TASK:
Below is a listing; return it in full, exactly as it appears.

EXTRACTED DATA:
● ● ● ● ● ● ●

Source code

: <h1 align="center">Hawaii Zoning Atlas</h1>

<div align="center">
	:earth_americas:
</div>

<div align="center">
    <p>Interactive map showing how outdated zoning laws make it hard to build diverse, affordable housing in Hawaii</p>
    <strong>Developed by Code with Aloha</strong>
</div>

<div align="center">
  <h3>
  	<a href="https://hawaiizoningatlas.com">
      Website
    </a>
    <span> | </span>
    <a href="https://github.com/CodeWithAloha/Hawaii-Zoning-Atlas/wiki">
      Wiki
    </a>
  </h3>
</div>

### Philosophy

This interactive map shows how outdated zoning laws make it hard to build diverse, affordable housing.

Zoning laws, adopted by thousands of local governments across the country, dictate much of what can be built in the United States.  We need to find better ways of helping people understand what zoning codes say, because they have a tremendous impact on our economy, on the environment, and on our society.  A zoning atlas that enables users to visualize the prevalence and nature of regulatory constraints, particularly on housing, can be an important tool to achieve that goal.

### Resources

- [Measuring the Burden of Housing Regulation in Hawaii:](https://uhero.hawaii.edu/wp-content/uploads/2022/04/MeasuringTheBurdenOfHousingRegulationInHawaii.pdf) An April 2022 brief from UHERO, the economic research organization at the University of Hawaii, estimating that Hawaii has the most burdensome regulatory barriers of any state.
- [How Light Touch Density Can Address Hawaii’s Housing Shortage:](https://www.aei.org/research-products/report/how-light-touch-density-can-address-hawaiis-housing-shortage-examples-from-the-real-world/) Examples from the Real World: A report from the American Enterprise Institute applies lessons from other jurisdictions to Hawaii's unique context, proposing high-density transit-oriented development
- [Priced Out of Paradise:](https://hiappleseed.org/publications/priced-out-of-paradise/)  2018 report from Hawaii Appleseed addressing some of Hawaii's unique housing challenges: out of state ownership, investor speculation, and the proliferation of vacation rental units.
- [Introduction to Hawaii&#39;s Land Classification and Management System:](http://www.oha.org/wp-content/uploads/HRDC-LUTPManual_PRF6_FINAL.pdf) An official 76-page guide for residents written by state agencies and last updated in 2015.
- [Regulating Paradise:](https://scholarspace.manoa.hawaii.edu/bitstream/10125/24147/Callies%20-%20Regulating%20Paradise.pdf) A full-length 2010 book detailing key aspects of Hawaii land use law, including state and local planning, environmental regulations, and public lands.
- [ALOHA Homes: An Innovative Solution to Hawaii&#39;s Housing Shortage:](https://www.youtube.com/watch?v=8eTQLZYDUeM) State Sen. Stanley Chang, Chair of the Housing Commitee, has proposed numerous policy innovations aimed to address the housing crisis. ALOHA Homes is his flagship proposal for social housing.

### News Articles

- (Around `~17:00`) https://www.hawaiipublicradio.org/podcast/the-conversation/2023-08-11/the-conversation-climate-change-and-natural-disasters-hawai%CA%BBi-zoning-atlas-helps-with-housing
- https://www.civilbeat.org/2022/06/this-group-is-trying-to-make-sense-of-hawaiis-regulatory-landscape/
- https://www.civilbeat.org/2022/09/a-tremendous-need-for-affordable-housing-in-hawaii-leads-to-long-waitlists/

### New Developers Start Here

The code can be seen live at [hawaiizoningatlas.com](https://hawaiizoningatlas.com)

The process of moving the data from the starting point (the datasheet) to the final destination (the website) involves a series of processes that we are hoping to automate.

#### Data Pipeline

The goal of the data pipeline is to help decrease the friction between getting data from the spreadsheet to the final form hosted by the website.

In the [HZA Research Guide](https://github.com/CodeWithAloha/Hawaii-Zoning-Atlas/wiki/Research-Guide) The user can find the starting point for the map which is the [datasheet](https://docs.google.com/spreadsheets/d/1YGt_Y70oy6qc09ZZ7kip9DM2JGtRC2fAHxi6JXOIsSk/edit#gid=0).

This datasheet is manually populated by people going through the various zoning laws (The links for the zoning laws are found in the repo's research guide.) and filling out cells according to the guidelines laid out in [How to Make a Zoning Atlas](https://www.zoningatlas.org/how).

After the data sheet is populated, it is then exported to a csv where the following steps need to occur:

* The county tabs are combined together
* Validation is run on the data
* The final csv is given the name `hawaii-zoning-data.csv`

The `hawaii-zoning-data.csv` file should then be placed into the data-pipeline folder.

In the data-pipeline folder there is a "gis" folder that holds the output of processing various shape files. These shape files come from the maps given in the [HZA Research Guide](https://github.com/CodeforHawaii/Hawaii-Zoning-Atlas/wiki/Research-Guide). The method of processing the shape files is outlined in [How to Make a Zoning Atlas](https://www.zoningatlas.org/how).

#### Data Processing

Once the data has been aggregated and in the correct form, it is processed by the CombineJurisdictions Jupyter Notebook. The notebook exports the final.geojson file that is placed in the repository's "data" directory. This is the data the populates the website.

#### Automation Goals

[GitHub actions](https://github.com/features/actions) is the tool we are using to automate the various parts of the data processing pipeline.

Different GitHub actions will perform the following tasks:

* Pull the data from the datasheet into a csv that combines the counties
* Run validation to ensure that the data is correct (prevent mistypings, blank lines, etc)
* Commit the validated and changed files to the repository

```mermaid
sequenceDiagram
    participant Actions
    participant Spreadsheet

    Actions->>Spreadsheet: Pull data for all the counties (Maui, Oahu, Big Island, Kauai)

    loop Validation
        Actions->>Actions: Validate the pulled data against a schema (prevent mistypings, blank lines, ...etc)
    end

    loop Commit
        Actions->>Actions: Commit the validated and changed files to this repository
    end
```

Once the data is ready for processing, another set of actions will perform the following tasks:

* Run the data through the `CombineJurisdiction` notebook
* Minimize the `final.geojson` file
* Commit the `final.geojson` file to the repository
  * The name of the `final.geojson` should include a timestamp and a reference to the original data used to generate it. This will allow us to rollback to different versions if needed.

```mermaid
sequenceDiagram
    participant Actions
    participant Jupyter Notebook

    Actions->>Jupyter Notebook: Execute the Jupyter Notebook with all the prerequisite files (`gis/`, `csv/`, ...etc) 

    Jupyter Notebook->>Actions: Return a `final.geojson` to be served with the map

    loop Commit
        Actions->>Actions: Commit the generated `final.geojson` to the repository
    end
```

● ● ● ● ● ● ●

WORKED SOLUTION:
Source code

: <h1 align="center">Hawaii Zoning Atlas</h1>

<div align="center">
	:earth_americas:
</div>

<div align="center">
    <p>Interactive map showing how outdated zoning laws make it hard to build diverse, affordable housing in Hawaii</p>
    <strong>Developed by Code with Aloha</strong>
</div>

<div align="center">
  <h3>
  	<a href="https://hawaiizoningatlas.com">
      Website
    </a>
    <span> | </span>
    <a href="https://github.com/CodeWithAloha/Hawaii-Zoning-Atlas/wiki">
      Wiki
    </a>
  </h3>
</div>

### Philosophy

This interactive map shows how outdated zoning laws make it hard to build diverse, affordable housing.

Zoning laws, adopted by thousands of local governments across the country, dictate much of what can be built in the United States.  We need to find better ways of helping people understand what zoning codes say, because they have a tremendous impact on our economy, on the environment, and on our society.  A zoning atlas that enables users to visualize the prevalence and nature of regulatory constraints, particularly on housing, can be an important tool to achieve that goal.

### Resources

- [Measuring the Burden of Housing Regulation in Hawaii:](https://uhero.hawaii.edu/wp-content/uploads/2022/04/MeasuringTheBurdenOfHousingRegulationInHawaii.pdf) An April 2022 brief from UHERO, the economic research organization at the University of Hawaii, estimating that Hawaii has the most burdensome regulatory barriers of any state.
- [How Light Touch Density Can Address Hawaii’s Housing Shortage:](https://www.aei.org/research-products/report/how-light-touch-density-can-address-hawaiis-housing-shortage-examples-from-the-real-world/) Examples from the Real World: A report from the American Enterprise Institute applies lessons from other jurisdictions to Hawaii's unique context, proposing high-density transit-oriented development
- [Priced Out of Paradise:](https://hiappleseed.org/publications/priced-out-of-paradise/)  2018 report from Hawaii Appleseed addressing some of Hawaii's unique housing challenges: out of state ownership, investor speculation, and the proliferation of vacation rental units.
- [Introduction to Hawaii&#39;s Land Classification and Management System:](http://www.oha.org/wp-content/uploads/HRDC-LUTPManual_PRF6_FINAL.pdf) An official 76-page guide for residents written by state agencies and last updated in 2015.
- [Regulating Paradise:](https://scholarspace.manoa.hawaii.edu/bitstream/10125/24147/Callies%20-%20Regulating%20Paradise.pdf) A full-length 2010 book detailing key aspects of Hawaii land use law, including state and local planning, environmental regulations, and public lands.
- [ALOHA Homes: An Innovative Solution to Hawaii&#39;s Housing Shortage:](https://www.youtube.com/watch?v=8eTQLZYDUeM) State Sen. Stanley Chang, Chair of the Housing Commitee, has proposed numerous policy innovations aimed to address the housing crisis. ALOHA Homes is his flagship proposal for social housing.

### News Articles

- (Around `~17:00`) https://www.hawaiipublicradio.org/podcast/the-conversation/2023-08-11/the-conversation-climate-change-and-natural-disasters-hawai%CA%BBi-zoning-atlas-helps-with-housing
- https://www.civilbeat.org/2022/06/this-group-is-trying-to-make-sense-of-hawaiis-regulatory-landscape/
- https://www.civilbeat.org/2022/09/a-tremendous-need-for-affordable-housing-in-hawaii-leads-to-long-waitlists/

### New Developers Start Here

The code can be seen live at [hawaiizoningatlas.com](https://hawaiizoningatlas.com)

The process of moving the data from the starting point (the datasheet) to the final destination (the website) involves a series of processes that we are hoping to automate.

#### Data Pipeline

The goal of the data pipeline is to help decrease the friction between getting data from the spreadsheet to the final form hosted by the website.

In the [HZA Research Guide](https://github.com/CodeWithAloha/Hawaii-Zoning-Atlas/wiki/Research-Guide) The user can find the starting point for the map which is the [datasheet](https://docs.google.com/spreadsheets/d/1YGt_Y70oy6qc09ZZ7kip9DM2JGtRC2fAHxi6JXOIsSk/edit#gid=0).

This datasheet is manually populated by people going through the various zoning laws (The links for the zoning laws are found in the repo's research guide.) and filling out cells according to the guidelines laid out in [How to Make a Zoning Atlas](https://www.zoningatlas.org/how).

After the data sheet is populated, it is then exported to a csv where the following steps need to occur:

* The county tabs are combined together
* Validation is run on the data
* The final csv is given the name `hawaii-zoning-data.csv`

The `hawaii-zoning-data.csv` file should then be placed into the data-pipeline folder.

In the data-pipeline folder there is a "gis" folder that holds the output of processing various shape files. These shape files come from the maps given in the [HZA Research Guide](https://github.com/CodeforHawaii/Hawaii-Zoning-Atlas/wiki/Research-Guide). The method of processing the shape files is outlined in [How to Make a Zoning Atlas](https://www.zoningatlas.org/how).

#### Data Processing

Once the data has been aggregated and in the correct form, it is processed by the CombineJurisdictions Jupyter Notebook. The notebook exports the final.geojson file that is placed in the repository's "data" directory. This is the data the populates the website.

#### Automation Goals

[GitHub actions](https://github.com/features/actions) is the tool we are using to automate the various parts of the data processing pipeline.

Different GitHub actions will perform the following tasks:

* Pull the data from the datasheet into a csv that combines the counties
* Run validation to ensure that the data is correct (prevent mistypings, blank lines, etc)
* Commit the validated and changed files to the repository

```mermaid
sequenceDiagram
    participant Actions
    participant Spreadsheet

    Actions->>Spreadsheet: Pull data for all the counties (Maui, Oahu, Big Island, Kauai)

    loop Validation
        Actions->>Actions: Validate the pulled data against a schema (prevent mistypings, blank lines, ...etc)
    end

    loop Commit
        Actions->>Actions: Commit the validated and changed files to this repository
    end
```

Once the data is ready for processing, another set of actions will perform the following tasks:

* Run the data through the `CombineJurisdiction` notebook
* Minimize the `final.geojson` file
* Commit the `final.geojson` file to the repository
  * The name of the `final.geojson` should include a timestamp and a reference to the original data used to generate it. This will allow us to rollback to different versions if needed.

```mermaid
sequenceDiagram
    participant Actions
    participant Jupyter Notebook

    Actions->>Jupyter Notebook: Execute the Jupyter Notebook with all the prerequisite files (`gis/`, `csv/`, ...etc) 

    Jupyter Notebook->>Actions: Return a `final.geojson` to be served with the map

    loop Commit
        Actions->>Actions: Commit the generated `final.geojson` to the repository
    end
```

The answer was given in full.